**EXCERPT**:
The model forward pass outputs a logits vector of length n_vocab — the unnormalized log-probability for each token. Sampling’s task is to select the next token from this enormous probability distribution. llama.cpp uses a configurable sampler chain to accomplish this.

Default Sampler Chain Construction Order

common_sampler_init() (common/sampling.cpp) builds the sampler chain in the following order. This order is critical — each sampler modifies logits/probabilities before passing them to the next:

logit_bias -> penalties -> DRY -> top-n-sigma -> top-k -> typical-p -> top-p -> min-p -> XTC -> temperature -> dist

The default order is defined in common/common.h:

std::vector<enum common_sampler_type> samplers = {
    COMMON_SAMPLER_TYPE_PENALTIES,
    COMMON_SAMPLER_TYPE_DRY,
    COMMON_SAMPLER_TYPE_TOP_N_SIGMA,
    COMMON_SAMPLER_TYPE_TOP_K,
    COMMON_SAMPLER_TYPE_TYPICAL_P,
    COMMON_SAMPLER_TYPE_TOP_P,
    COMMON_SAMPLER_TYPE_MIN_P,
    COMMON_SAMPLER_TYPE_XTC,
    COMMON_SAMPLER_TYPE_TEMPERATURE,
};
// dist (sample from distribution) is implicitly appended at the end

Here, logit_bias is fixed at the front (added separately outside the chain), and dist (final random sampling) is fixed at the end. Users can rearrange the middle portion’s order via the --samplers parameter.

**SUPPLIED INFORMATION**:
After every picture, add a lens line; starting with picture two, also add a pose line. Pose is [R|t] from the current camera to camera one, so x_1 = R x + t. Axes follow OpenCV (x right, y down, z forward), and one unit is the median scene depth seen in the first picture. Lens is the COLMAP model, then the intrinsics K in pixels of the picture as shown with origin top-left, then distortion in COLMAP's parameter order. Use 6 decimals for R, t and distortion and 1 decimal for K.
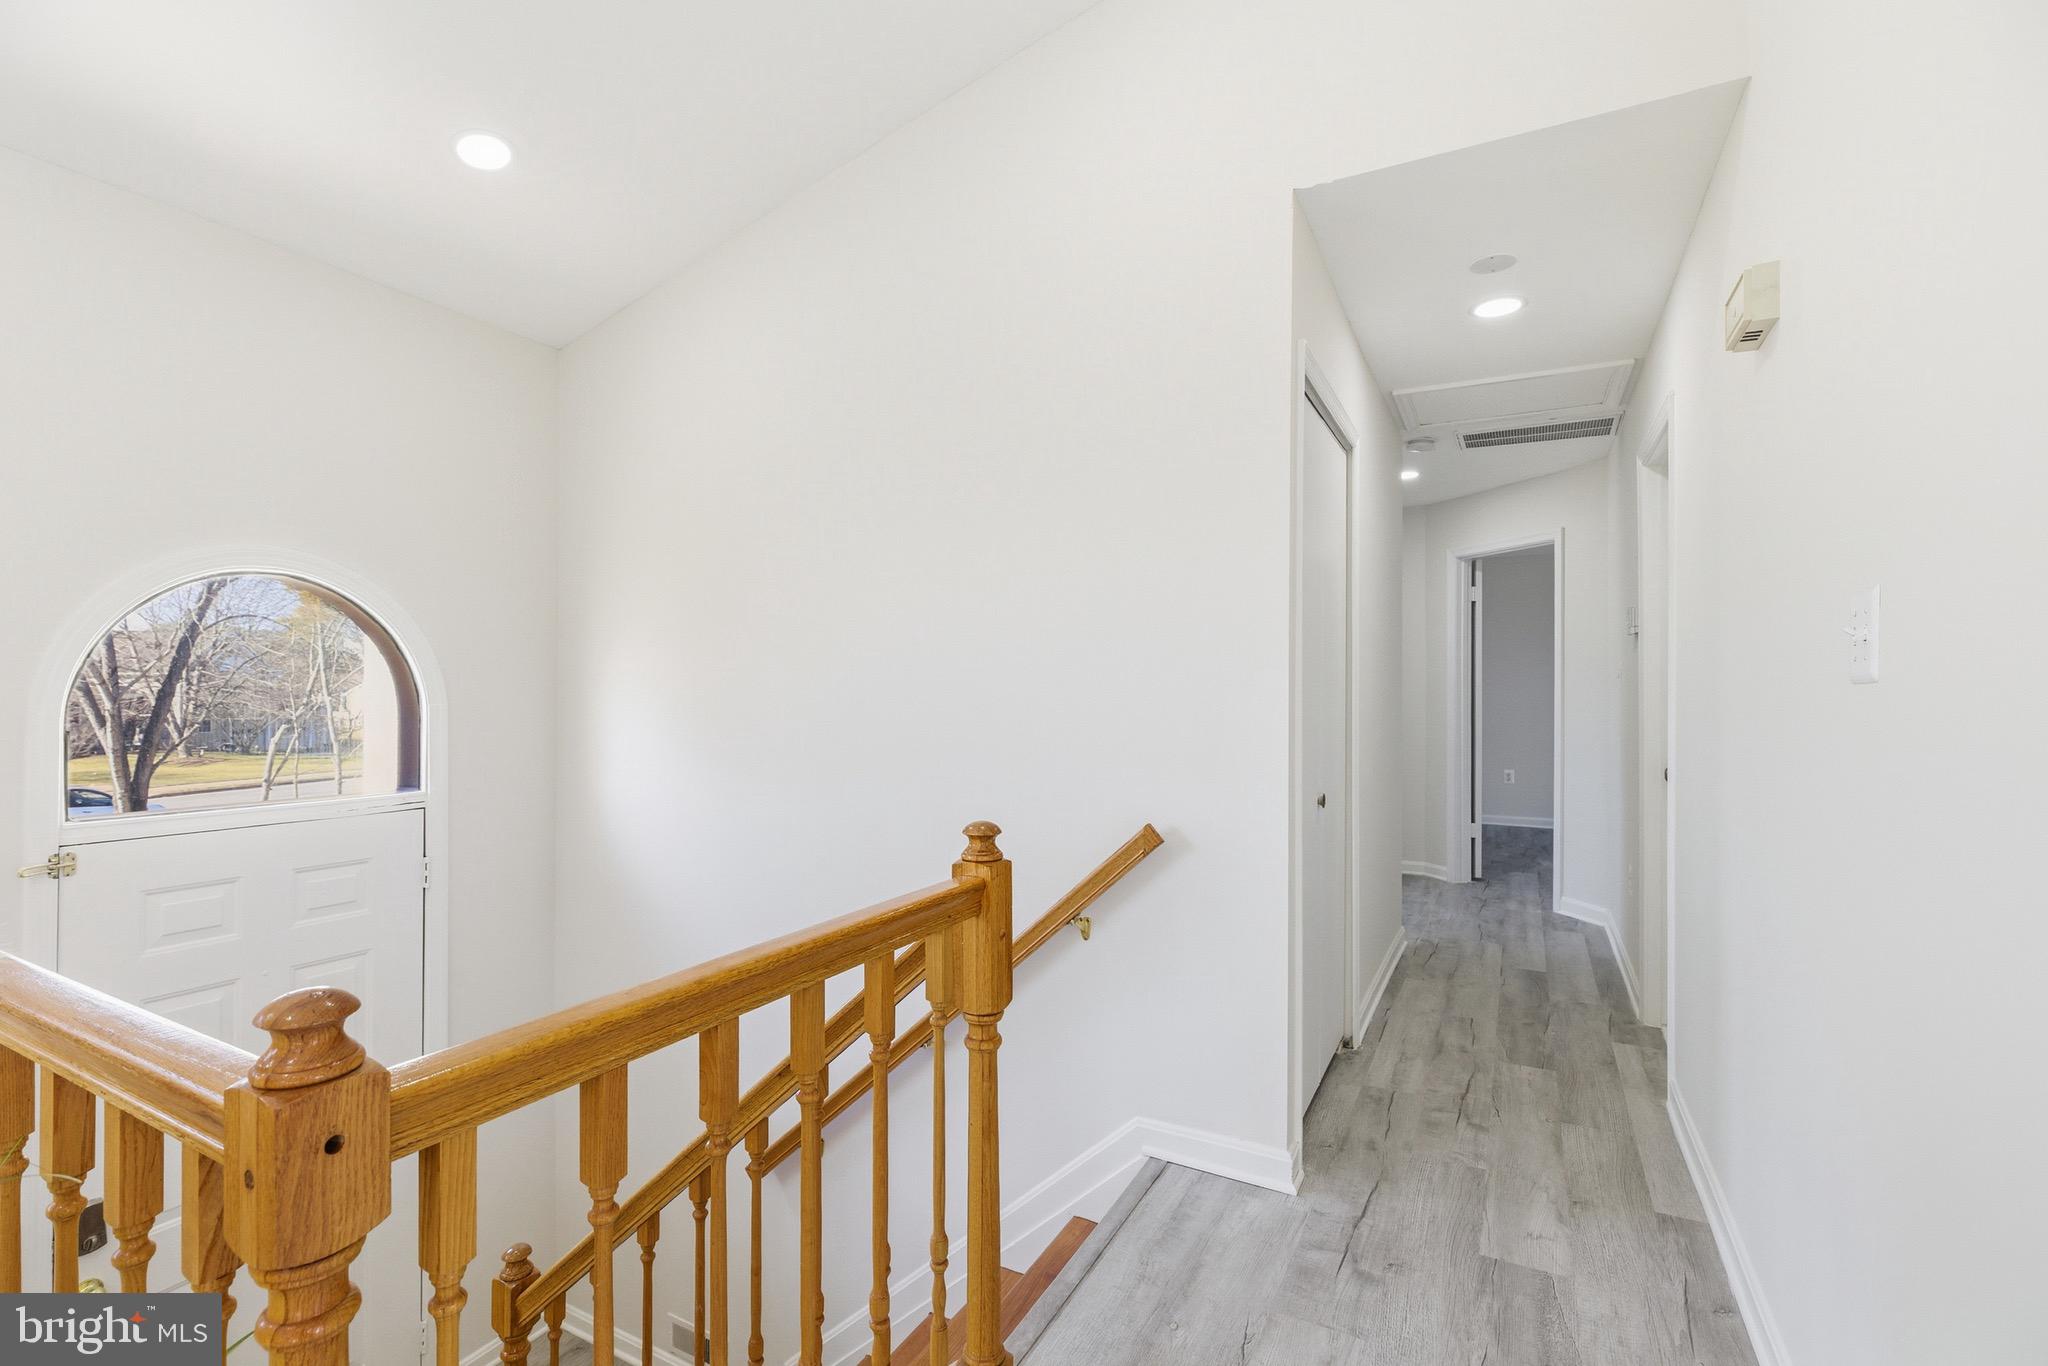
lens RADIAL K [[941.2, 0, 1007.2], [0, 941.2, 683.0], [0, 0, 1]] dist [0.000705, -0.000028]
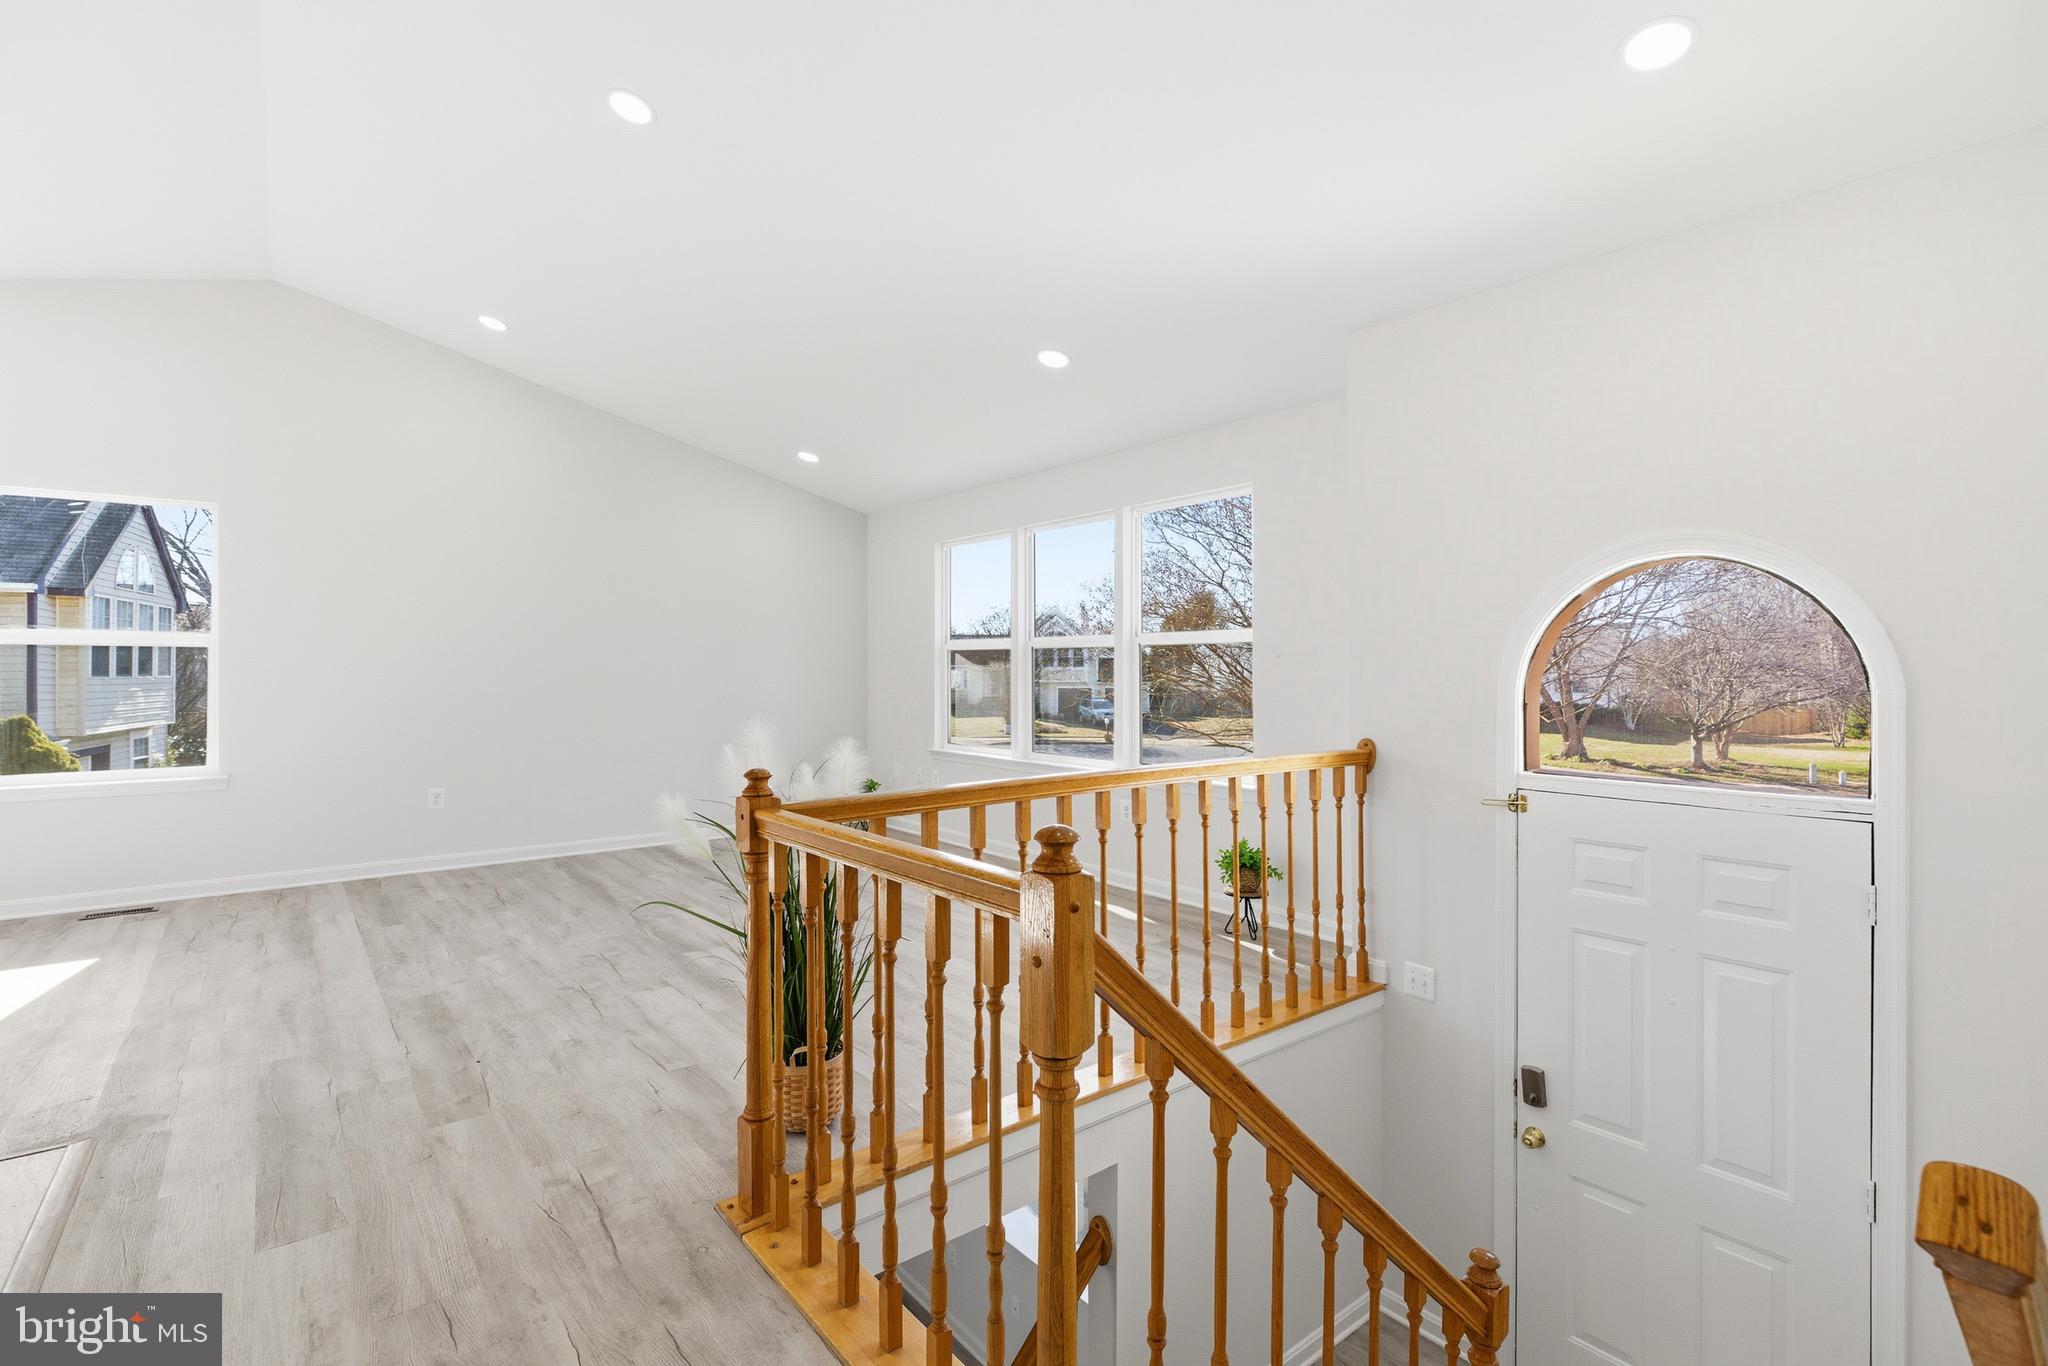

**PROBLEM TO WORK ON**: In the llama.cpp sampling excerpt, which parameter lets users rearrange the order of the middle portion of the sampler chain?

**THE ANSWER**: The --samplers parameter.